Posing the question “Does the FDA understand that time is something we simply don’t have?” Help 4HD is urging people to write to the FDA:

“We have heard the FDA say they feel like our loved ones have quality of life at the end stages of HD. We have heard them say people with HD get to live for 20 years after diagnosis. It seems like the FDA doesn’t understand what we are having to live with generation after generation. We have seen HD research die because the researcher couldn’t get an IND (Investigational New Drug, or approval to put a new drug into clinical trials) from the FDA. We have seen trials that should be happening here in the USA move to other countries because of this. We have seen the FDA continue to put up delays and roadblocks. We are lucky to have amazing research going on for HD/JHD (juvenile HD) right now, but what is that research worth if the FDA doesn’t let it go into clinical trials? Drug development is a business and costs millions of dollars. If the FDA continues to refuse INDs, the fear is that companies will stop investing in HD research. This is a fate that we can’t let happen! We need to write to the FDA and let them know our frustrations and also help them understand our disease better.”

The group has drafted a sample letter for people to use or adapt as they see fit. They’ve even provided them with the address to mail the letter to. In short, they are making it as easy as possible to get as many people as possible to write to the FDA and ask for help.

The HD community is certainly not the only one frustrated at the FDA’s  glacial pace of approval of for clinical trials. That frustration is one of many reasons why Congress passed the 21st Century Cures Act late last year. That’s also the reason why we started our Stem Cell Champions campaign, to get the FDA to create a more efficient, but no less safe, approval process.

Several of our most active Stem Cell Champions – like Frances Saldana, Judy Roberson and Katie Jackson – are members of the HD Community.
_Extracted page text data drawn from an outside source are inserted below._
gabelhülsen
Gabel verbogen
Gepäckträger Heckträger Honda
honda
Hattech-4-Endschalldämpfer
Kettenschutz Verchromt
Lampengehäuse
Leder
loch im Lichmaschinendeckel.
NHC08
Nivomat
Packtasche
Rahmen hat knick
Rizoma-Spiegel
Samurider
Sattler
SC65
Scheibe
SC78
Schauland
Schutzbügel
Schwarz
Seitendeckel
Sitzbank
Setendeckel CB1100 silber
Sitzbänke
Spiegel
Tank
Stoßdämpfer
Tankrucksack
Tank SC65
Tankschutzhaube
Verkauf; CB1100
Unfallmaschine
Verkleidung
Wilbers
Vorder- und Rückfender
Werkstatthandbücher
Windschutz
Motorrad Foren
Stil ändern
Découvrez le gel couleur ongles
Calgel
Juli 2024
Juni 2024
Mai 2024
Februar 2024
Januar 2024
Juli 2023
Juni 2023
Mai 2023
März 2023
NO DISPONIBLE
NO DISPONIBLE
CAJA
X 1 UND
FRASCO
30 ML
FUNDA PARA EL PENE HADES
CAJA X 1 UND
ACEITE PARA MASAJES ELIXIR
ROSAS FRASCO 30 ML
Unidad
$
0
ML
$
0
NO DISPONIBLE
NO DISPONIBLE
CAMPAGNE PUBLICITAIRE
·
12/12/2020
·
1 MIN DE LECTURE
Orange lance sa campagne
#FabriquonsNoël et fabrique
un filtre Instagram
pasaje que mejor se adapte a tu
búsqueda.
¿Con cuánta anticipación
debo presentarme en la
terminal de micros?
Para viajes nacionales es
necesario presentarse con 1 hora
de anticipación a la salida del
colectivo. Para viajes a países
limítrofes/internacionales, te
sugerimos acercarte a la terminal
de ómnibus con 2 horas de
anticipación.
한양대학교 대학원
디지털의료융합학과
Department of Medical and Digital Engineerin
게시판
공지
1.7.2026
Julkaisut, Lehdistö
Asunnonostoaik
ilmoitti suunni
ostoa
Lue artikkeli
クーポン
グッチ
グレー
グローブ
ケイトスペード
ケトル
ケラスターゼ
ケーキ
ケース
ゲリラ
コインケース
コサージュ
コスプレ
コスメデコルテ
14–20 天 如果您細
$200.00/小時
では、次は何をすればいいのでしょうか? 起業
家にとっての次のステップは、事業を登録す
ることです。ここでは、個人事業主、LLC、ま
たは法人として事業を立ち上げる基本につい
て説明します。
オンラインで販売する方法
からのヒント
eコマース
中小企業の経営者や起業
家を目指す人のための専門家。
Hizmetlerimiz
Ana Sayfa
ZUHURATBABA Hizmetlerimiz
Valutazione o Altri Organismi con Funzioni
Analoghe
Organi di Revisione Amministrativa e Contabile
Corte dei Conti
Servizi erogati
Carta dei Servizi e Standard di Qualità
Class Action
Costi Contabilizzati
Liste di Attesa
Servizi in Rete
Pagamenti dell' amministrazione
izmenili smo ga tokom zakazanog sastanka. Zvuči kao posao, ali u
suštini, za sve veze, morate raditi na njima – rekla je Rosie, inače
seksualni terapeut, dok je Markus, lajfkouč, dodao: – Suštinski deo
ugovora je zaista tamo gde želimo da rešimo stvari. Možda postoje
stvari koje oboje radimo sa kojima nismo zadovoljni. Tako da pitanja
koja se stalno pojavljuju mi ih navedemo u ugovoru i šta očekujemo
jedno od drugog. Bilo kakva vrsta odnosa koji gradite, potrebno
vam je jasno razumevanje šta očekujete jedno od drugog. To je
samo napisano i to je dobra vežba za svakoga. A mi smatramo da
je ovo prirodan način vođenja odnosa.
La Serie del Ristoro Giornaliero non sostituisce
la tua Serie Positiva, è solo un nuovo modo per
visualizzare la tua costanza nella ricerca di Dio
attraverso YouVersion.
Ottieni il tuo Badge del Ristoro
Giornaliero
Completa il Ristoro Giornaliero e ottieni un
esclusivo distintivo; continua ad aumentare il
Last May several members of the CIRM Team attended the HD-Care Conference, held to raise awareness about the unmet medical needs of this community. We blogged about it here.

While this call to action comes from the HD community it may serve as a template for other organizations and communities. Many have the same frustrations at the slow pace of approval of therapies for clinical trials.

We are hoping the 21st Century Cures Act will lead to the desired changes at the FDA. But until we see proof that’s the case we understand and support the sense of urgency that the HD community has. They don’t have the luxury of time.